ちぎったメモの端っこに

明るい日も、暗い日も

はは

母が何の悪気もなく尋ねて来た。「結婚したいとか思うの?」

いつも通り答えた。「想像しかしたことなくてしたいわけじゃないかなぁ。」

母はなるほどねと笑った。「子供かわいいよー」と続けた。

 

今でこそ仲良く過ごせてる母との関係も、大人になり、ある程度の距離感が保てるようになったからだと思う。若い時、と言うよりも学生時代。母のことを好きだったかと言われると、即答できないのが正直なところだった。

 

今でこそ理解できる言動もあるし、いまだに理解できない言動もある。人を育てるということが、どんなに責任が伴うもので、神経がすり減るものなのかを計り知れないことだなとつくづく感じている。自分の人生にも責任を取れていないような気がして、子供を育てると言う事は全くと言っていいほど考えられないし、選択肢にもない。

 

母になった友人たちを見て、うらやましいと言う感情よりも、すごいと言う感情と頑張り屋さんだなぁといった蚊帳のような感情でいっぱいになる。

 

こどもを可愛らしいと思う事はある。でも自分の子供となれば別。かわいいだけで、世の中を生きてはいけない。甘やかしてばかりで育てれば、誰かに危害を加えるかもしれない。大人になるって最高だと思う反面、知りすぎて嫌だなぁと思うことも多い。

 

母は「いいんじゃない?」といった。

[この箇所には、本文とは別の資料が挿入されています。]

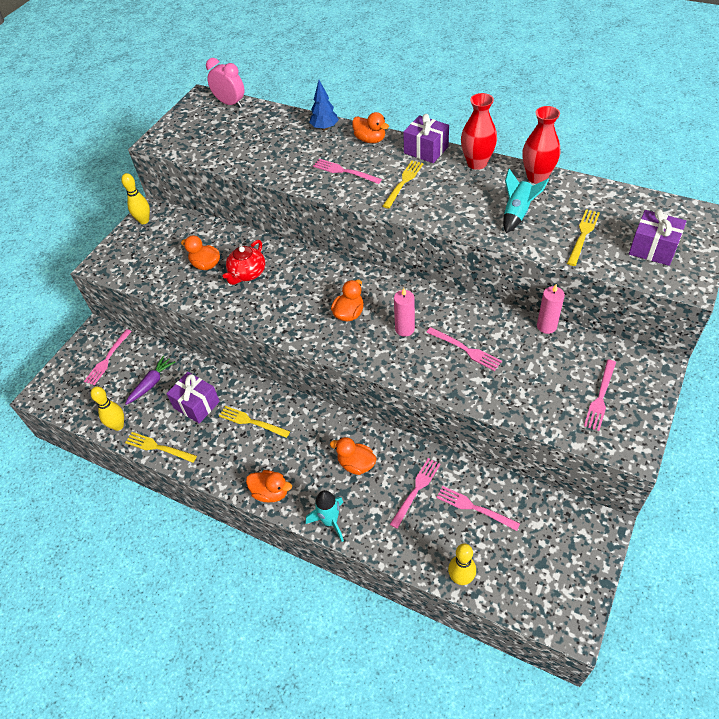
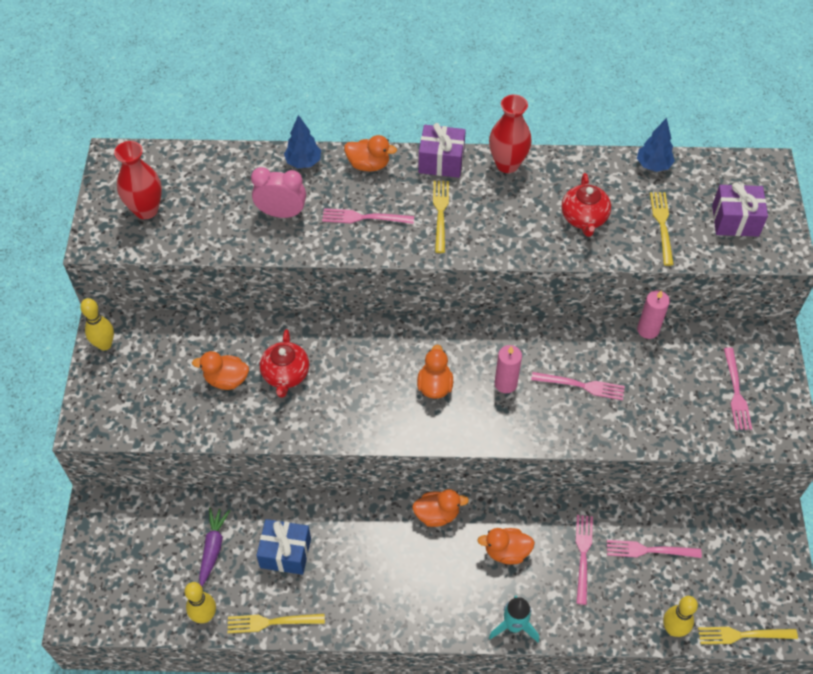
camera: 30 degrees left, 5 degrees up
pink fork [84,329,132,385] -> none
purple gift [166,372,220,424] -> blue gift [256,519,311,575]
pink clock [206,58,244,107] -> pink clock moved to [251,167,306,218]
yellow fork [219,406,290,438] -> yellow fork moved to [698,627,798,644]
orange duck [246,470,292,502] -> orange duck moved to [412,489,469,527]
turquoise rocket [503,169,549,233] -> red teapot [562,173,611,237]
red vase [523,106,560,184] -> red vase moved to [114,141,162,219]
none -> blue tree [637,118,675,172]

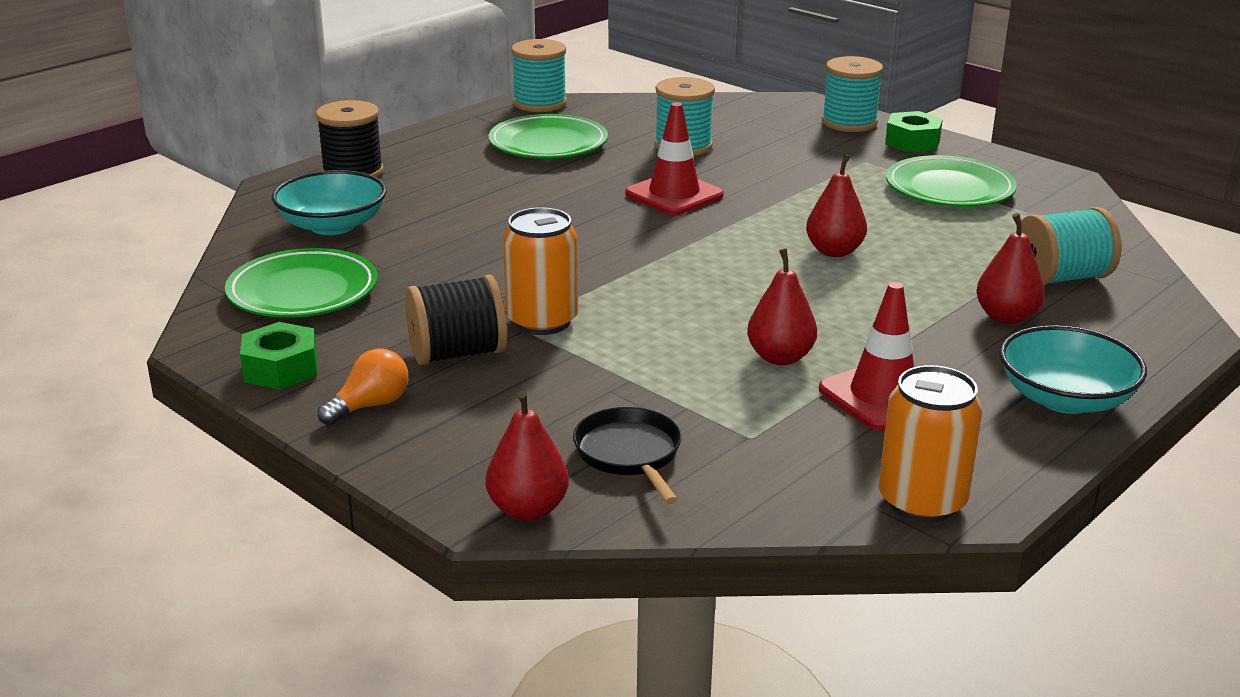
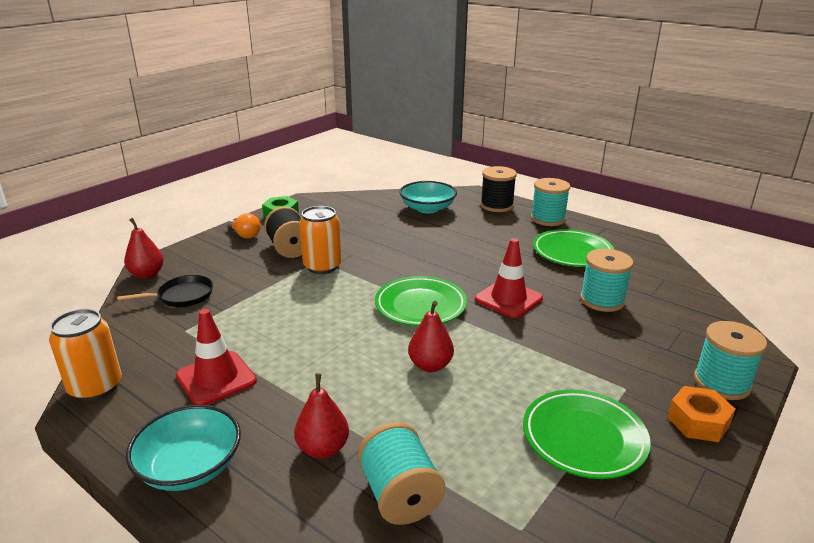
camera: 85 degrees right, 0 degrees up
green plate [225,248,377,318] -> green plate moved to [375,276,467,326]
turquoise spool [511,39,567,112] -> turquoise spool moved to [531,178,570,226]
red pear [747,248,817,365] -> none
green nut [885,111,943,153] -> orange nut [667,386,735,442]

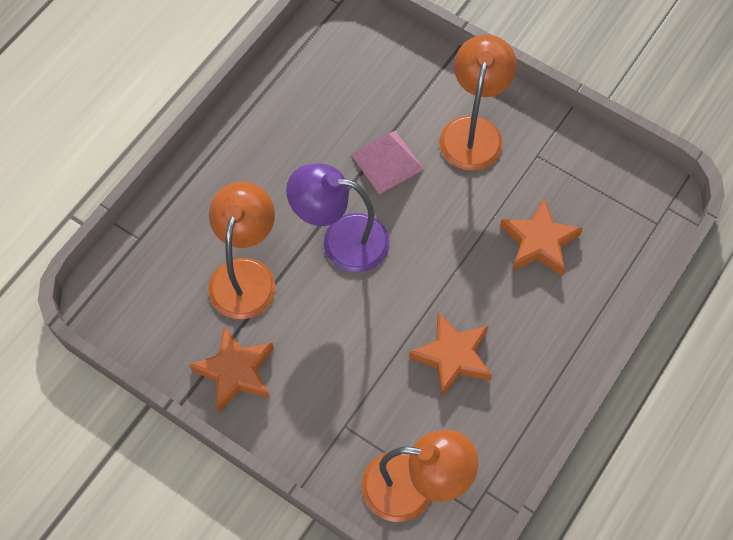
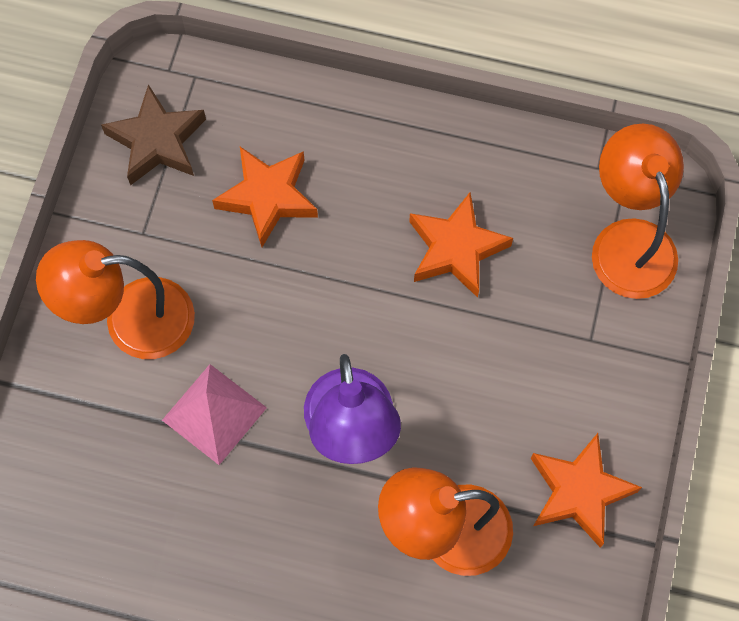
camera: 110 degrees left, 5 degrees up
none -> brown star [101,84,206,186]

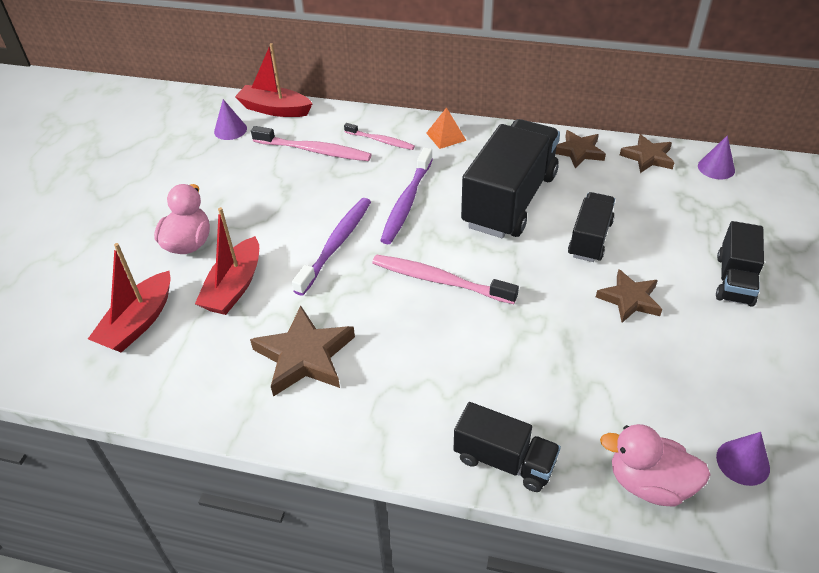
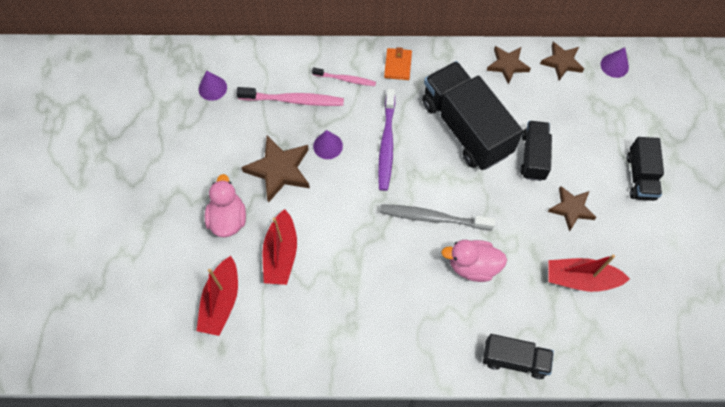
camera: 15 degrees left, 20 degrees up
red boat [235,43,313,117] -> red boat moved to [549,255,630,292]
brown star [250,306,355,397] -> brown star moved to [241,136,310,203]
purple toothbrush [292,198,371,296] -> none
pink toothbrush [372,255,519,304] -> grey toothbrush [380,204,495,230]
orange pyramid [426,107,467,149] -> orange wallet [384,47,412,80]
black truck [461,119,560,238] -> black truck turned 45 degrees counterclockwise [422,61,523,170]
pink duck [600,424,711,507] -> pink duck moved to [441,240,507,282]
purple cone [716,432,770,486] -> purple cone moved to [313,130,343,159]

「もう少し歳を重ねた後に結婚したいなぁとか、子供が欲しいなぁと思ったら、それはそれで考えれば良いし、最終的にすべて選ばなかったとして、友達とかが羨ましく見えるようになったとしても、結婚していなくて、子供がいないあなたのことを羨ましく思う人だっていると思うから。お互い様やね、したいようにしたらいいよ」と続けた。

 

母、すごいなあ。でもその後にまた子供はかわいいよと言っていた。本音を押し付けないでくれて、ありがとう。